Recent declines in the cost of DNA sequencing have enabled biologists to conduct experiments that produce very large DNA and protein sequence data sets. Understanding this data requires computational analyses to recognize known sequences and group new ones by similarity. As data sets grow, these analyses become a serious bottleneck to progress. Computer scientists have therefore tried to accelerate sequence analysis using hybrid computing architectures that combine multicore CPUs with accelerators, such as field-programmable gate arrays and graphics engines, whose performance equals that of tens or hundreds of CPU cores. To more effectively accelerate biosequence analysis tasks, new infrastructure is needed to facilitate both development of accelerated analytical tools and their deployment to biologists.
This project is a planning effort to create development and deployment infrastructure for accelerated biosequence analysis applications.
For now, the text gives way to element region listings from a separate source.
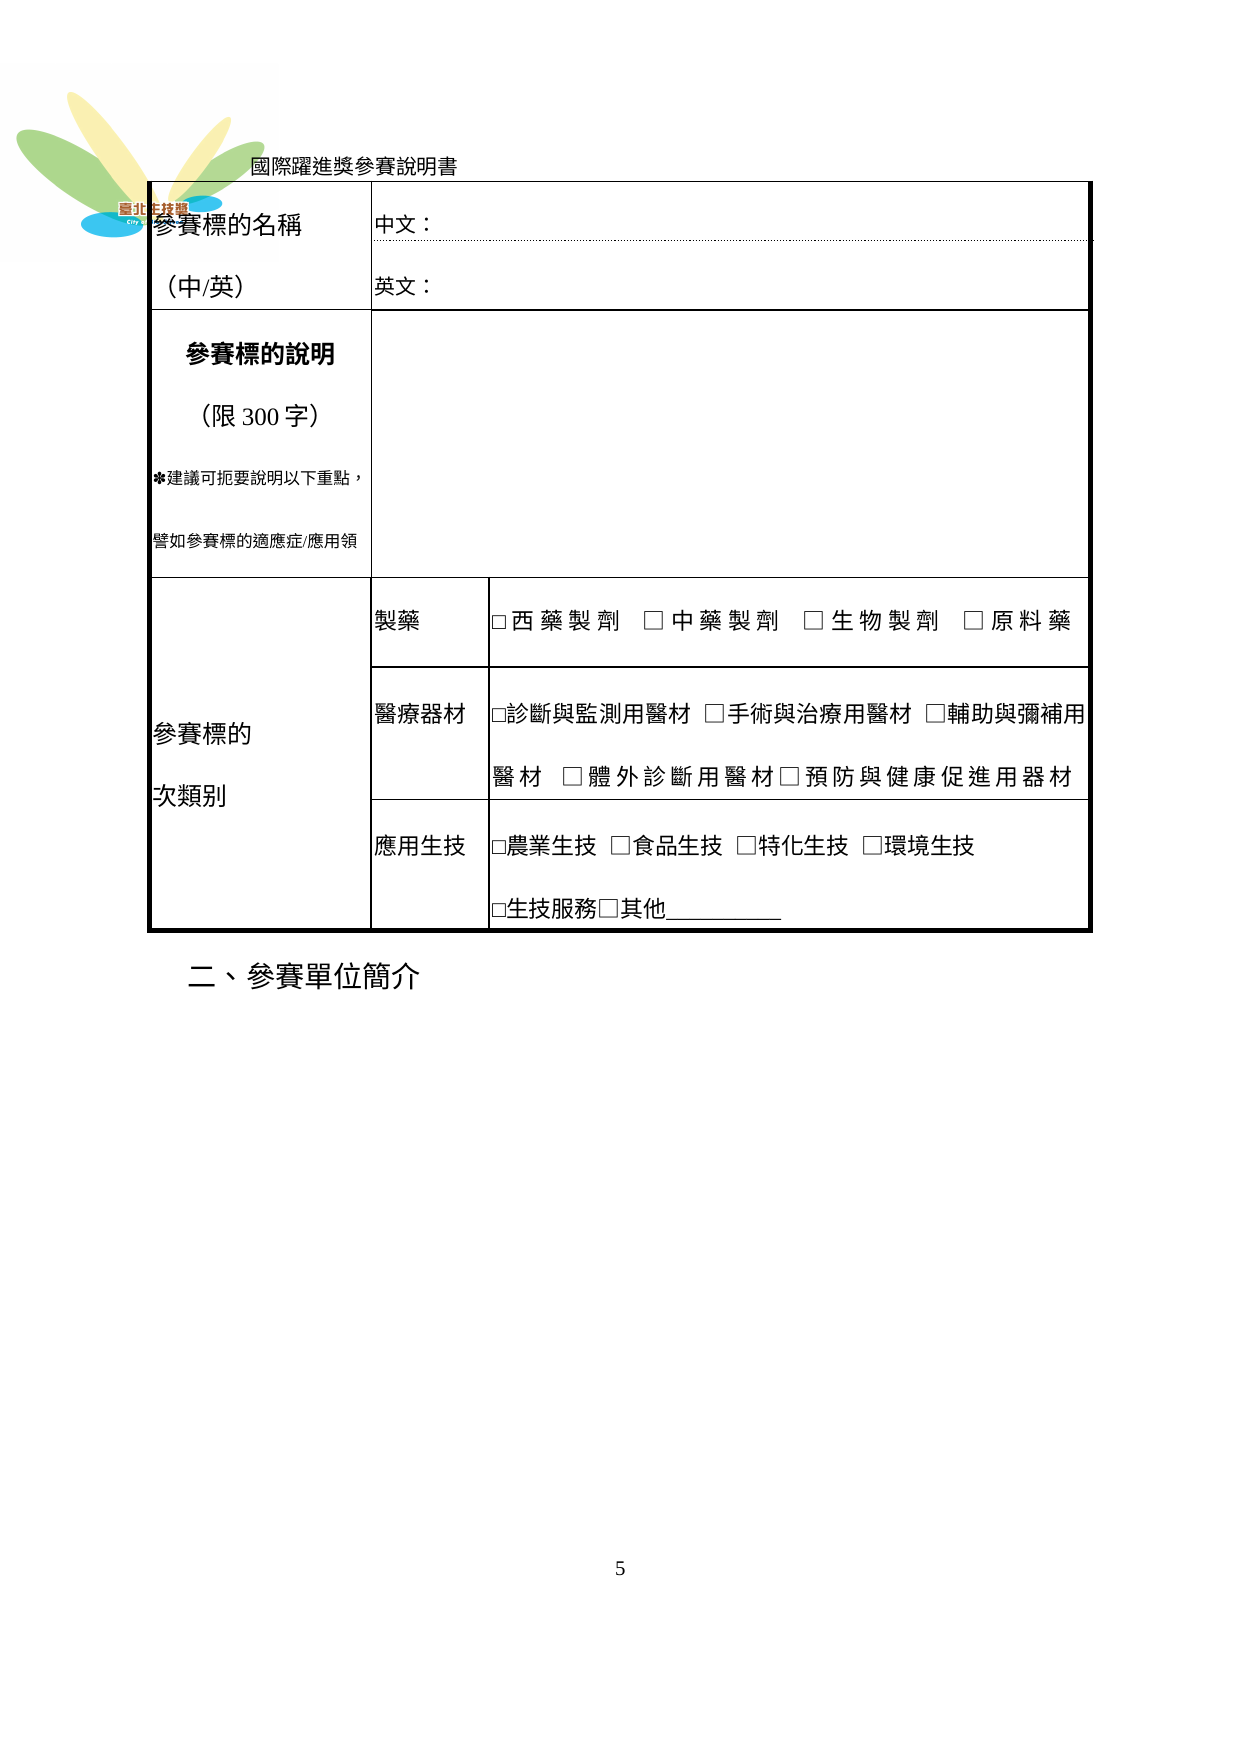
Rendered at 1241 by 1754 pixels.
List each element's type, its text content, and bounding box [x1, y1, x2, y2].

table_cell 參賽標的名稱 （中/英） ✽與封面參賽標的名稱相同 [152, 182, 371, 309]
table_cell 中文： [372, 182, 1088, 240]
table_cell □西藥製劑 □中藥製劑 □生物製劑 □原料藥 □再生醫療 □免疫醫療 □其他:________ [490, 578, 1088, 666]
table_cell 參賽標的 次類别 [152, 578, 370, 928]
table_cell [372, 311, 1088, 577]
text 二、參賽單位簡介 [187, 933, 1053, 995]
table_cell □農業生技 □食品生技 □特化生技 □環境生技 □生技服務□其他__________ [490, 800, 1088, 928]
table_cell 參賽標的說明 （限300字） ✽建議可扼要說明以下重點，譬如參賽標的適應症/應用領域，技術優勢，與競品特色差異點，國際推廣績效，未來前景等。 [152, 310, 371, 577]
table_cell 英文： [372, 240, 1088, 309]
table_cell □診斷與監測用醫材 □手術與治療用醫材 □輔助與彌補用醫材 □體外診斷用醫材□預防與健康促進用器材 □其他:________ [490, 668, 1088, 798]
table_cell 應用生技 [372, 800, 488, 928]
table_cell 製藥 [372, 578, 488, 666]
table_cell 醫療器材 [372, 668, 488, 798]
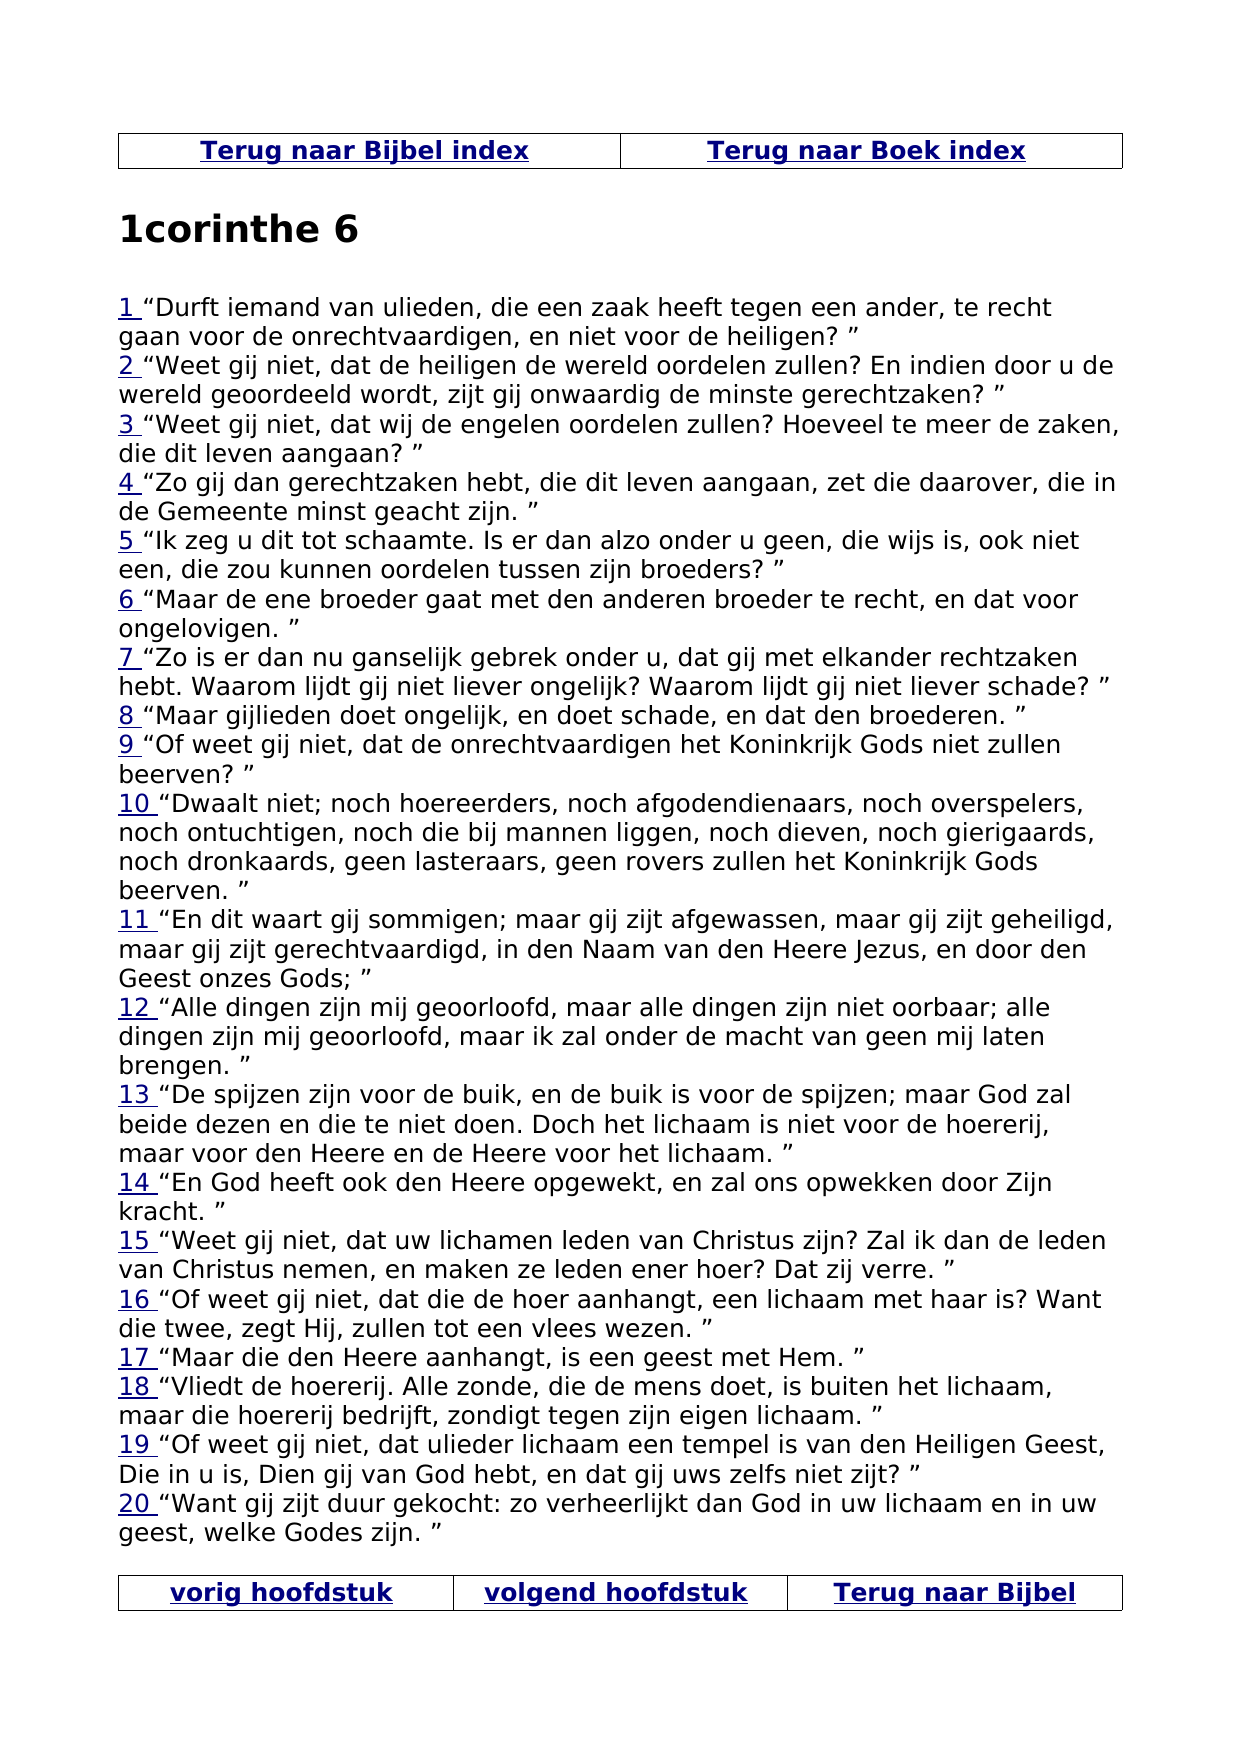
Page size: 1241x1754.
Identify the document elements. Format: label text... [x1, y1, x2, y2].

table_header Terug naar Boek index [621, 134, 1122, 168]
table_header vorig hoofdstuk [119, 1576, 453, 1610]
text 1 “Durft iemand van ulieden, die een zaak heeft tegen een ander, te recht gaan voor de onrechtvaardigen, en niet voor de heiligen? ” 2 “Weet gij niet, dat de heiligen de wereld oordelen zullen? En indien door u de wereld geoordeeld wordt, zijt gij onwaardig de minste gerechtzaken? ” 3 “Weet gij niet, dat wij de engelen oordelen zullen? Hoeveel te meer de zaken, die dit leven aangaan? ” 4 “Zo gij dan gerechtzaken hebt, die dit leven aangaan, zet die daarover, die in de Gemeente minst geacht zijn. ” 5 “Ik zeg u dit tot schaamte. Is er dan alzo onder u geen, die wijs is, ook niet een, die zou kunnen oordelen tussen zijn broeders? ” 6 “Maar de ene broeder gaat met den anderen broeder te recht, en dat voor ongelovigen. ” 7 “Zo is er dan nu ganselijk gebrek onder u, dat gij met elkander rechtzaken hebt. Waarom lijdt gij niet liever ongelijk? Waarom lijdt gij niet liever schade? ” 8 “Maar gijlieden doet ongelijk, en doet schade, en dat den broederen. ” 9 “Of weet gij niet, dat de onrechtvaardigen het Koninkrijk Gods niet zullen beerven? ” 10 “Dwaalt niet; noch hoereerders, noch afgodendienaars, noch overspelers, noch ontuchtigen, noch die bij mannen liggen, noch dieven, noch gierigaards, noch dronkaards, geen lasteraars, geen rovers zullen het Koninkrijk Gods beerven. ” 11 “En dit waart gij sommigen; maar gij zijt afgewassen, maar gij zijt geheiligd, maar gij zijt gerechtvaardigd, in den Naam van den Heere Jezus, en door den Geest onzes Gods; ” 12 “Alle dingen zijn mij geoorloofd, maar alle dingen zijn niet oorbaar; alle dingen zijn mij geoorloofd, maar ik zal onder de macht van geen mij laten brengen. ” 13 “De spijzen zijn voor de buik, en de buik is voor de spijzen; maar God zal beide dezen en die te niet doen. Doch het lichaam is niet voor de hoererij, maar voor den Heere en de Heere voor het lichaam. ” 14 “En God heeft ook den Heere opgewekt, en zal ons opwekken door Zijn kracht. ” 15 “Weet gij niet, dat uw lichamen leden van Christus zijn? Zal ik dan de leden van Christus nemen, en maken ze leden ener hoer? Dat zij verre. ” 16 “Of weet gij niet, dat die de hoer aanhangt, een lichaam met haar is? Want die twee, zegt Hij, zullen tot een vlees wezen. ” 17 “Maar die den Heere aanhangt, is een geest met Hem. ” 18 “Vliedt de hoererij. Alle zonde, die de mens doet, is buiten het lichaam, maar die hoererij bedrijft, zondigt tegen zijn eigen lichaam. ” 19 “Of weet gij niet, dat ulieder lichaam een tempel is van den Heiligen Geest, Die in u is, Dien gij van God hebt, en dat gij uws zelfs niet zijt? ” 20 “Want gij zijt duur gekocht: zo verheerlijkt dan God in uw lichaam en in uw geest, welke Godes zijn. ” [118, 264, 1122, 1547]
table_header volgend hoofdstuk [454, 1576, 787, 1610]
subtitle 1corinthe 6 [118, 208, 1122, 252]
table_header Terug naar Bijbel [788, 1576, 1122, 1610]
table_header Terug naar Bijbel index [119, 134, 620, 168]
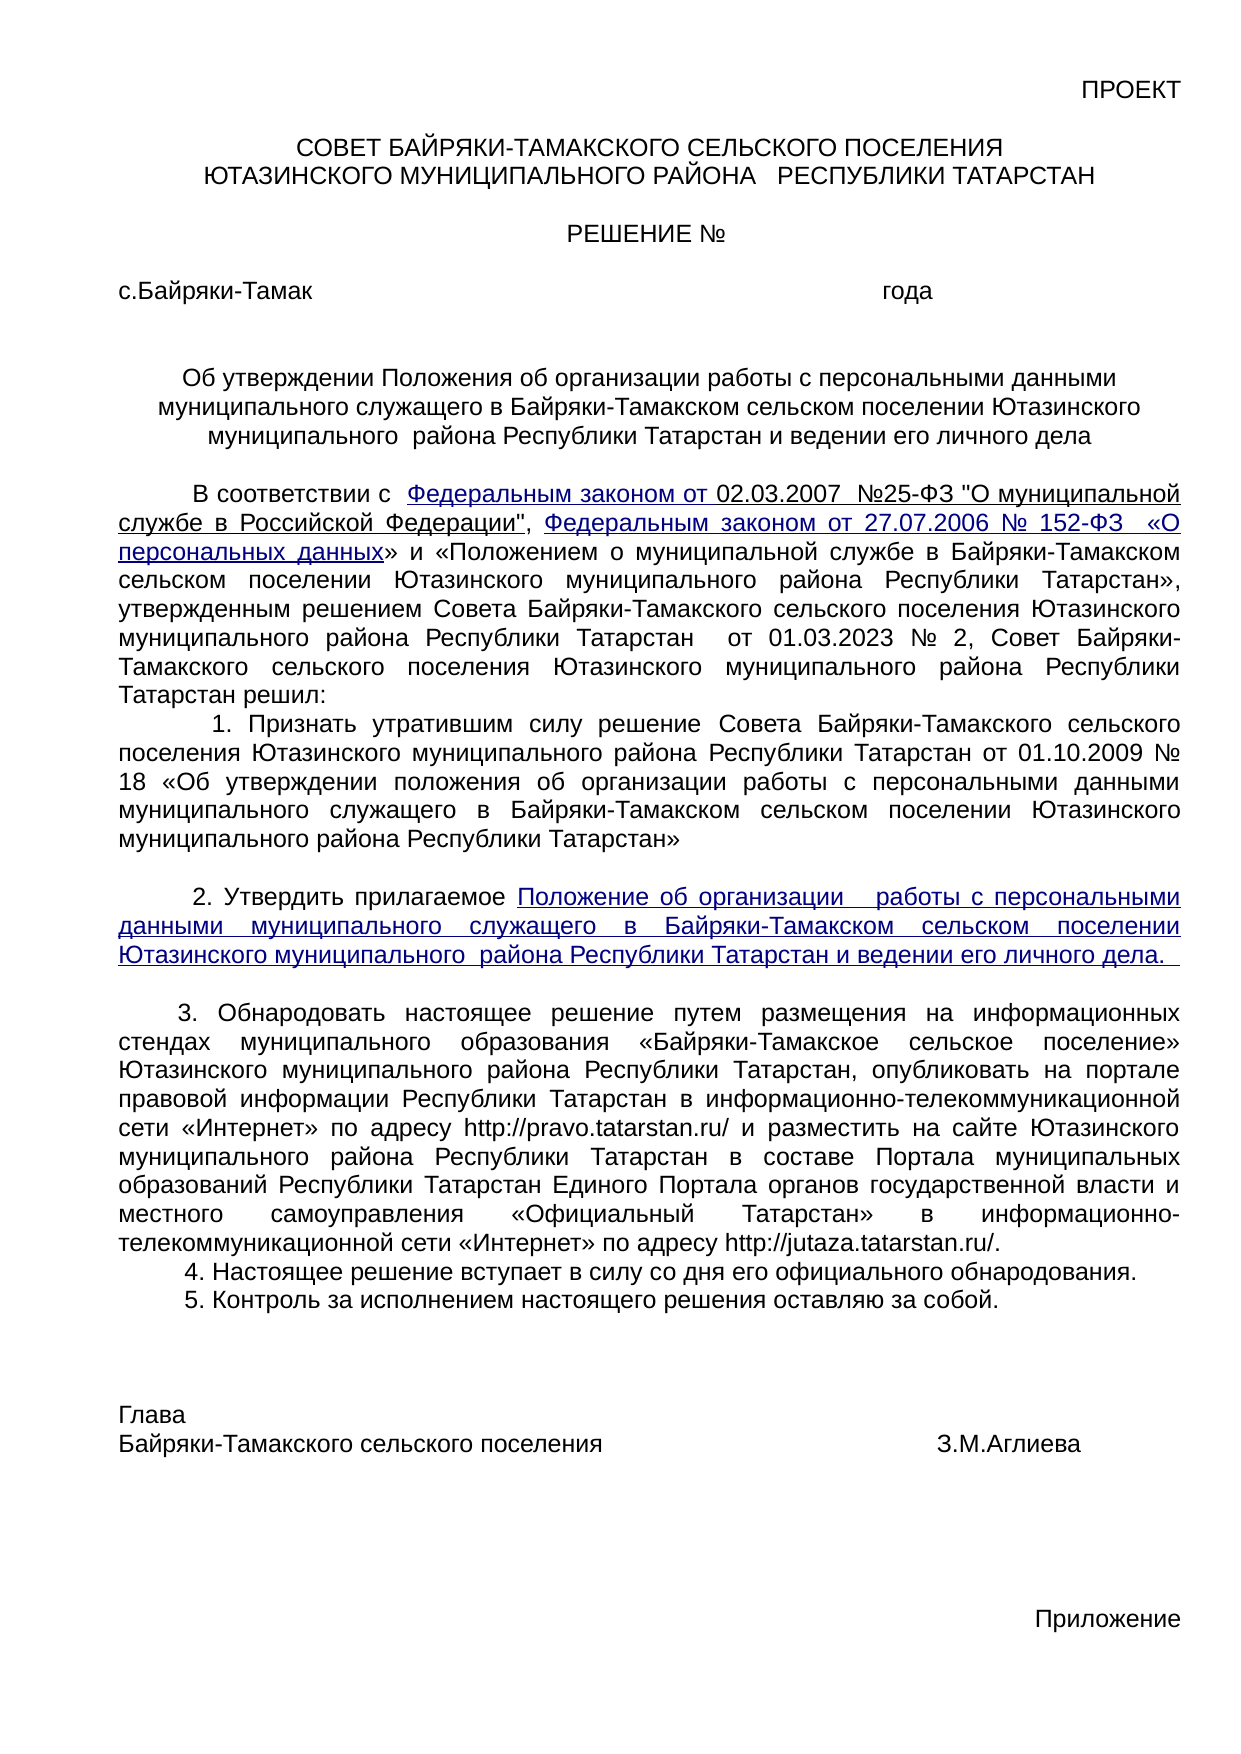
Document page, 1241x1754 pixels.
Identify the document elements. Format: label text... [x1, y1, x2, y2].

text 2. Утвердить прилагаемое Положение об организации работы с персональными данными муниципального служащего в Байряки-Тамакском сельском поселении [118, 882, 1181, 936]
text Глава [118, 1400, 1181, 1429]
text Байряки-Тамакского сельского поселения З.М.Аглиева [118, 1429, 1181, 1458]
text Ютазинского муниципального района Республики Татарстан и ведении его личного дела. [118, 937, 1181, 968]
text СОВЕТ БАЙРЯКИ-ТАМАКСКОГО СЕЛЬСКОГО ПОСЕЛЕНИЯ [118, 132, 1181, 161]
text 4. Настоящее решение вступает в силу со дня его официального обнародования. [118, 1257, 1181, 1285]
text В соответствии с Федеральным законом от 02.03.2007 №25-ФЗ "О муниципальной службе в Российской Федерации", Федеральным законом от 27.07.2006 № 152-ФЗ «О персональных данных» и «Положением о муниципальной службе в Байряки-Тамакском сельском поселении Ютазинского муниципального района Республики Татарстан», утвержденным решением Совета Байряки-Тамакского сельского поселения Ютазинского муниципального района Республики Татарстан от 01.03.2023 № 2, Совет Байряки-Тамакского сельского поселения Ютазинского муниципального района Республики Татарстан решил: [118, 479, 1181, 709]
text ЮТАЗИНСКОГО МУНИЦИПАЛЬНОГО РАЙОНА РЕСПУБЛИКИ ТАТАРСТАН [118, 161, 1181, 190]
text 1. Признать утратившим силу решение Совета Байряки-Тамакского сельского поселения Ютазинского муниципального района Республики Татарстан от 01.10.2009 № 18 «Об утверждении положения об организации работы с персональными данными муниципального служащего в Байряки-Тамакском сельском поселении Ютазинского муниципального района Республики Татарстан» [118, 709, 1181, 853]
text с.Байряки-Тамак года [118, 276, 1181, 305]
text Приложение [118, 1604, 1181, 1633]
text 3. Обнародовать настоящее решение путем размещения на информационных стендах муниципального образования «Байряки-Тамакское сельское поселение» Ютазинского муниципального района Республики Татарстан, опубликовать на портале правовой информации Республики Татарстан в информационно-телекоммуникационной сети «Интернет» по адресу http://pravo.tatarstan.ru/ и разместить на сайте Ютазинского муниципального района Республики Татарстан в составе Портала муниципальных образований Республики Татарстан Единого Портала органов государственной власти и местного самоуправления «Официальный Татарстан» в информационно-телекоммуникационной сети «Интернет» по адресу http://jutaza.tatarstan.ru/. [118, 998, 1181, 1257]
text РЕШЕНИЕ № [118, 219, 1181, 247]
text ПРОЕКТ [118, 75, 1181, 104]
text 5. Контроль за исполнением настоящего решения оставляю за собой. [118, 1285, 1181, 1314]
text Об утверждении Положения об организации работы с персональными данными муниципального служащего в Байряки-Тамакском сельском поселении Ютазинского муниципального района Республики Татарстан и ведении его личного дела [118, 363, 1181, 449]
The PIs are developing design criteria for a preferred hardware platform and set of software tools to speed the creation, validation, and deployment of biosequence accelerators. Key activities include qualifying hardware platforms, developing prototype software and firmware, and consulting developer and user communities for accelerated sequence analysis tools to guide the planning effort. In particular, the PIs are organizing a special track at a major accelerator design conference to solicit input on proposed infrastructure.
Developing the proposed infrastructure will stimulate creation of biosequence analysis accelerators with low cost, rapid deployment, and a large supporting developer and user community. More agile development will boost adoption of accelerators by biologists, empowering labs to analyze massive biosequence data sets and speeding discovery.